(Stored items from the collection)
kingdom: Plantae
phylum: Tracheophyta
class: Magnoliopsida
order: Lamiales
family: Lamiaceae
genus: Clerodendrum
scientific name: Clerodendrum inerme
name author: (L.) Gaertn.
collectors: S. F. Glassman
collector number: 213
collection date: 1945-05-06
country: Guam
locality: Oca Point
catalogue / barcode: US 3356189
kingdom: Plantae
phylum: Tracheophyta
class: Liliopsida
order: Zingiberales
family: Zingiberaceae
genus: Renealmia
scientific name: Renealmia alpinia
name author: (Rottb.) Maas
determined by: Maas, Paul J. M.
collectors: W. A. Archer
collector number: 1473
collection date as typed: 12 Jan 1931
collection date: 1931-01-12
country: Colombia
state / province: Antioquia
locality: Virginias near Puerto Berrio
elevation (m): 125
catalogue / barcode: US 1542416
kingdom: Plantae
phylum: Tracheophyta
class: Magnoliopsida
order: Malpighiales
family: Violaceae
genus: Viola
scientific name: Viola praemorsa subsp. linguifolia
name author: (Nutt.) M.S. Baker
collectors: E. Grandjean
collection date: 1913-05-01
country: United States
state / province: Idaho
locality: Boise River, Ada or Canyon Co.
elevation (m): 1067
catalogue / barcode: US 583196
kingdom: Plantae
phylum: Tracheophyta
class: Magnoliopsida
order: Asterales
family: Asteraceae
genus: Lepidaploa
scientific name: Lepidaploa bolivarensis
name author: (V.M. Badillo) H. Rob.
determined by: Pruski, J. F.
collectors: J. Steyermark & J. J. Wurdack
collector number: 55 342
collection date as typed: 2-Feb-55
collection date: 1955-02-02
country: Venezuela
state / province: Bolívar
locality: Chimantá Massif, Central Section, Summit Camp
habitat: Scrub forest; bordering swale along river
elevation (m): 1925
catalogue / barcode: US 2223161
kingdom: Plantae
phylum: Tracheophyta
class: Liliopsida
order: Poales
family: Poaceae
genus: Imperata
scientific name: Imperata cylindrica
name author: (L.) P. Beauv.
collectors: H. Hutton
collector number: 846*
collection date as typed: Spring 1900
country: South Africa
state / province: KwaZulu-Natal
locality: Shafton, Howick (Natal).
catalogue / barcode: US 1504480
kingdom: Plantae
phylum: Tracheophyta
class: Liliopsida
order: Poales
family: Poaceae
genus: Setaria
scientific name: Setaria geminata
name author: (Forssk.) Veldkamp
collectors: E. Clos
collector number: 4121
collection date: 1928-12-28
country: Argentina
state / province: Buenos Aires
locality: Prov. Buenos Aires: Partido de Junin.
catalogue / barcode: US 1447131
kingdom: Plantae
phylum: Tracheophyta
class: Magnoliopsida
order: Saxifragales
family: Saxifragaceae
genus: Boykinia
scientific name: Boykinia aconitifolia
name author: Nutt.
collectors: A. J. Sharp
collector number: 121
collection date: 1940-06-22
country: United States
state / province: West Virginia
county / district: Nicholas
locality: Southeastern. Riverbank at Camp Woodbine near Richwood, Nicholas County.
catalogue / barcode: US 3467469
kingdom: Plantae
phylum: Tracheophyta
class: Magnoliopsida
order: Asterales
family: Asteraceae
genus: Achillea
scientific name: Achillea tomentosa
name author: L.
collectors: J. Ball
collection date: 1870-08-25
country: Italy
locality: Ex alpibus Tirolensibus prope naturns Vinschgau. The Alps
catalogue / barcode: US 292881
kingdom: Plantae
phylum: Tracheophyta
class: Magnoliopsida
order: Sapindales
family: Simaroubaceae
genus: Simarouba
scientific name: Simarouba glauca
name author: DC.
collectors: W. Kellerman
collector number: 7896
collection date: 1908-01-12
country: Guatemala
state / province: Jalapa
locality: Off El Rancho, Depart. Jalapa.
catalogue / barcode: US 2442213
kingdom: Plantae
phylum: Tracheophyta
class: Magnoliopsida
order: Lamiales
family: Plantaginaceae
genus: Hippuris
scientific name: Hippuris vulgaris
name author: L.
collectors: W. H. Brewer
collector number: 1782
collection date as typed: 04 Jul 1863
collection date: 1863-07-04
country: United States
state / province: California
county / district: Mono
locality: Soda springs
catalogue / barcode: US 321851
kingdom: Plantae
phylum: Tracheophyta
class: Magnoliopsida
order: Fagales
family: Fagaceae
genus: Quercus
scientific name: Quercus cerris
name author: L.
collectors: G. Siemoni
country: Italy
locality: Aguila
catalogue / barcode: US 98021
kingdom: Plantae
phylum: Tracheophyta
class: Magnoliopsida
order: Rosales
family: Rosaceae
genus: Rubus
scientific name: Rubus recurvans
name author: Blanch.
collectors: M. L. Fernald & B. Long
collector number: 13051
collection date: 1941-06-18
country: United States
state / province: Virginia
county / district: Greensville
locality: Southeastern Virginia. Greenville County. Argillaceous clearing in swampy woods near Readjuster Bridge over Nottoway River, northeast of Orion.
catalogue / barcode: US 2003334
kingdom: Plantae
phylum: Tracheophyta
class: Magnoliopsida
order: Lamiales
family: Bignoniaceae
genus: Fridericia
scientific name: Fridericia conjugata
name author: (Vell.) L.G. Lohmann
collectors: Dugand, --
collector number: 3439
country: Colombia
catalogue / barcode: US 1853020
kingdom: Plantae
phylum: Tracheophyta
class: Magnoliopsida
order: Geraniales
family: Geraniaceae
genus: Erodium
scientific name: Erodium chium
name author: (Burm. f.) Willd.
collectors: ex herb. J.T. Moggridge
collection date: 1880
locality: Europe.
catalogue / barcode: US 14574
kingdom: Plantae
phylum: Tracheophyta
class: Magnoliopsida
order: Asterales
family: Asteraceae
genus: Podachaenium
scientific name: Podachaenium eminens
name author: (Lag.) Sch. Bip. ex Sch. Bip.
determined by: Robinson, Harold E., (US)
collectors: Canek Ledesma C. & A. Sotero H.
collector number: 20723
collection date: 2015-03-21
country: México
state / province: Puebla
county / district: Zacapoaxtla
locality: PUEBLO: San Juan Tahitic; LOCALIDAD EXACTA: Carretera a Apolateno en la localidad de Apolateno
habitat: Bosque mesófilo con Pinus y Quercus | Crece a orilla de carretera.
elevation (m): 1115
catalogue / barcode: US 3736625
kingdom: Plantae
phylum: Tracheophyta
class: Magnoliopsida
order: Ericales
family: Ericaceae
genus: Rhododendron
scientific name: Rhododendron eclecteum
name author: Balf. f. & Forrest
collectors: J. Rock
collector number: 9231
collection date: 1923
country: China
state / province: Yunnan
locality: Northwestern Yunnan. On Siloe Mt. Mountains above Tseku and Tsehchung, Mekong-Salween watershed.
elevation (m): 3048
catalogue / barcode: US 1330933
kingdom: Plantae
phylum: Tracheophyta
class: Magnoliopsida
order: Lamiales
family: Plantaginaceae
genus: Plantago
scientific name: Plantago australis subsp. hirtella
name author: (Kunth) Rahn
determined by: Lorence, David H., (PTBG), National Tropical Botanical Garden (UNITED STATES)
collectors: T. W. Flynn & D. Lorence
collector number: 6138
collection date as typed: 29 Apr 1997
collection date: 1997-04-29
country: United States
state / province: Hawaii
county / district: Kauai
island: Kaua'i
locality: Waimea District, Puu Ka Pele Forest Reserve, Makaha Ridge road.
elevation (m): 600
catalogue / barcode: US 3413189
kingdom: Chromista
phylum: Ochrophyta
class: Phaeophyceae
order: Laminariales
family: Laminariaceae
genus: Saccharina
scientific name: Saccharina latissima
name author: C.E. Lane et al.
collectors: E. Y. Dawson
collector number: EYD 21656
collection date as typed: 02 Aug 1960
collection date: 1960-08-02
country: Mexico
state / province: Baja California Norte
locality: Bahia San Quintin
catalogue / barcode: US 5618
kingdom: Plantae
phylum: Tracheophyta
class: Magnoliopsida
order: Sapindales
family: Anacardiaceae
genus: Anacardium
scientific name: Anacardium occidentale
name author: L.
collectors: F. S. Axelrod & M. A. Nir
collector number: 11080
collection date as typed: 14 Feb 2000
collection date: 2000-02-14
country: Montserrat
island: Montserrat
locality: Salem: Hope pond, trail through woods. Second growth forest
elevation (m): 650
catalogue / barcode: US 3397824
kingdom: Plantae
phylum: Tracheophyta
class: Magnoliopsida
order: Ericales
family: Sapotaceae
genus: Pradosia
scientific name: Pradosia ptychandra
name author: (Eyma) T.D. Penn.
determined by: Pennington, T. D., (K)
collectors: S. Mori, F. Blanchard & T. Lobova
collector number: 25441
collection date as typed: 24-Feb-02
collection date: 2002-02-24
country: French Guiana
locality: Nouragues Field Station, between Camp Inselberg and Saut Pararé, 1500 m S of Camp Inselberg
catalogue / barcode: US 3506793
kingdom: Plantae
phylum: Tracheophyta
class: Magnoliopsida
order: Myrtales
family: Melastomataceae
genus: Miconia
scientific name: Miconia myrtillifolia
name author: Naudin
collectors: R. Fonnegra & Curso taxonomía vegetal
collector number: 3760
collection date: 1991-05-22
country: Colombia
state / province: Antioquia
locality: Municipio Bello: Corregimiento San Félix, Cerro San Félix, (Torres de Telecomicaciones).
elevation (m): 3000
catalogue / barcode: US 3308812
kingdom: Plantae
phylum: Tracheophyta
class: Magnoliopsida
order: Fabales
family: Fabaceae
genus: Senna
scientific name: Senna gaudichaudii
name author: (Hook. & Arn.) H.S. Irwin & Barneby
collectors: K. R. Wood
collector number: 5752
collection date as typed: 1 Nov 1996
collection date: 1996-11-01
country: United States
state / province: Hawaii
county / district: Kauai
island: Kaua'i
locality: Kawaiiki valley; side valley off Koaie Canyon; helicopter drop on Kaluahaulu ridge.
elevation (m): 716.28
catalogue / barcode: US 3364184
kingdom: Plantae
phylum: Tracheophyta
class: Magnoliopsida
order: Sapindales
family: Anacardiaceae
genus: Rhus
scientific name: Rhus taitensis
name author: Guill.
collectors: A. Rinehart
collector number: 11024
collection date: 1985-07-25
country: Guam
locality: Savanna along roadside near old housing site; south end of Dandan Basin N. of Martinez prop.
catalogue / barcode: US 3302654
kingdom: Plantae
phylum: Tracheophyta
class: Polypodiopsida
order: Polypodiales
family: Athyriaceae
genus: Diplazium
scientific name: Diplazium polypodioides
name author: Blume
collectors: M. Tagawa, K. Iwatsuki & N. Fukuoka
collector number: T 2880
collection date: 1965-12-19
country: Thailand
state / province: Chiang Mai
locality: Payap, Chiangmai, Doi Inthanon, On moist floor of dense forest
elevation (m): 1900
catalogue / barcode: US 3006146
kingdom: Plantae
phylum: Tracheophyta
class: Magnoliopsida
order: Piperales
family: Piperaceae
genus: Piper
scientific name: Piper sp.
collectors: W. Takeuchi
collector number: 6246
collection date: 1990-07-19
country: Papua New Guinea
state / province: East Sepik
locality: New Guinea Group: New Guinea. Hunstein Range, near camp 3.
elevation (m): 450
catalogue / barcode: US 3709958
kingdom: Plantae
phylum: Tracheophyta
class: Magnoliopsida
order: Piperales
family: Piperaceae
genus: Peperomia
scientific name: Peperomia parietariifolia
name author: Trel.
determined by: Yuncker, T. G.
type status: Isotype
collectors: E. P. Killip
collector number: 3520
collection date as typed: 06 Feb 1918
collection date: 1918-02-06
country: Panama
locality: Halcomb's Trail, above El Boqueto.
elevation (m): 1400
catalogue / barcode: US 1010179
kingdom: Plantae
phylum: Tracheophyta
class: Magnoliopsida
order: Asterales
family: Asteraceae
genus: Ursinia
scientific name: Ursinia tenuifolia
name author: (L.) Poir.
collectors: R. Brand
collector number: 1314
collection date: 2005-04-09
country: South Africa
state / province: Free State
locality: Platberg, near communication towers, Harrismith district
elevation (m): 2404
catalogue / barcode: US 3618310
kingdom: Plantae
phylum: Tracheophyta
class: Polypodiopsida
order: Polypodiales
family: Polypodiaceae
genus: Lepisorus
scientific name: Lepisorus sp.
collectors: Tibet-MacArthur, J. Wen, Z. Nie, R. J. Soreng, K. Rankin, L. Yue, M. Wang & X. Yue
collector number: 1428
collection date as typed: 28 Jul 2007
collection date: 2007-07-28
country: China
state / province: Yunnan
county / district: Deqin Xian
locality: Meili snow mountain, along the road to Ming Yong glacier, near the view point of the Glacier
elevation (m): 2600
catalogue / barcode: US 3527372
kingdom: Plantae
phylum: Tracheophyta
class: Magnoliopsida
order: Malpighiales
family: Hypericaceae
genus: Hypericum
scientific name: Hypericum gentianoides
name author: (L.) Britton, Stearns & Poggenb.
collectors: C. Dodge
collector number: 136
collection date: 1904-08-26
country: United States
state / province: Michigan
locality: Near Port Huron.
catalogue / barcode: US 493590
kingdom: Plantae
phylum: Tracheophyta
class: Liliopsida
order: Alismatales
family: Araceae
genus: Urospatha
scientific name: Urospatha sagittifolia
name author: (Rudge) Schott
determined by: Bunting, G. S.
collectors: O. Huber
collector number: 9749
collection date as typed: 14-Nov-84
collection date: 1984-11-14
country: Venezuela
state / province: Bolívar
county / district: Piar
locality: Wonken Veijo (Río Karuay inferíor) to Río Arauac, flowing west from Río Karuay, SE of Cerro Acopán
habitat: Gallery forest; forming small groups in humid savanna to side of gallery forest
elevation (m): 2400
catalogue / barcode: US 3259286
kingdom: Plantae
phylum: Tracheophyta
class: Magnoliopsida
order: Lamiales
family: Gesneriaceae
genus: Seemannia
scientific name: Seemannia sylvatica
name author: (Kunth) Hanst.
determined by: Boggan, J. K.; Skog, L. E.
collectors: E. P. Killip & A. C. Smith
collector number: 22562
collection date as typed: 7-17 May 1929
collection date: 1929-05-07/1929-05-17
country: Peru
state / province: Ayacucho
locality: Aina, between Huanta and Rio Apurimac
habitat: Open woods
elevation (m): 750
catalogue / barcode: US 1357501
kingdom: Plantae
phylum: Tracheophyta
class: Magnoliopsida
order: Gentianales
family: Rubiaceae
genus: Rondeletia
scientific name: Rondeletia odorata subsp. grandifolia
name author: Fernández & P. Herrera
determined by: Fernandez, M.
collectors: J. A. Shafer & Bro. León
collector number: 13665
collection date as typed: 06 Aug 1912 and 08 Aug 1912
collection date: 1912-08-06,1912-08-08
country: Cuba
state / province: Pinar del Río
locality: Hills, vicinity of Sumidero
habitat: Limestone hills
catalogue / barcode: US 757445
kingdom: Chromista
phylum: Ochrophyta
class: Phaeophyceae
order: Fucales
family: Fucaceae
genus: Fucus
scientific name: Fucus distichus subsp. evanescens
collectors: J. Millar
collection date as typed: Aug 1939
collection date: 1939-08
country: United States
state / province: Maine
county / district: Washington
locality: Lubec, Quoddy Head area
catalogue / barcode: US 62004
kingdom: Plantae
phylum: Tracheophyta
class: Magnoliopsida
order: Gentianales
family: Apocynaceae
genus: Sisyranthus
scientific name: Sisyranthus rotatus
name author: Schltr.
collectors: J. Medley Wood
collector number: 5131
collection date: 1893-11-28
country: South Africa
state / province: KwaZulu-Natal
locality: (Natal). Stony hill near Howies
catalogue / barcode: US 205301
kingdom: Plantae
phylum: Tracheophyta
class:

> PROBLEM REQUIREMENTS: Repeat the lines exactly, beginning with the line containing "locality: Near Port Huron." and ending with the line containing "collector number: 9749", both included.

> ANSWER BELOW:
locality: Near Port Huron.
catalogue / barcode: US 493590
kingdom: Plantae
phylum: Tracheophyta
class: Liliopsida
order: Alismatales
family: Araceae
genus: Urospatha
scientific name: Urospatha sagittifolia
name author: (Rudge) Schott
determined by: Bunting, G. S.
collectors: O. Huber
collector number: 9749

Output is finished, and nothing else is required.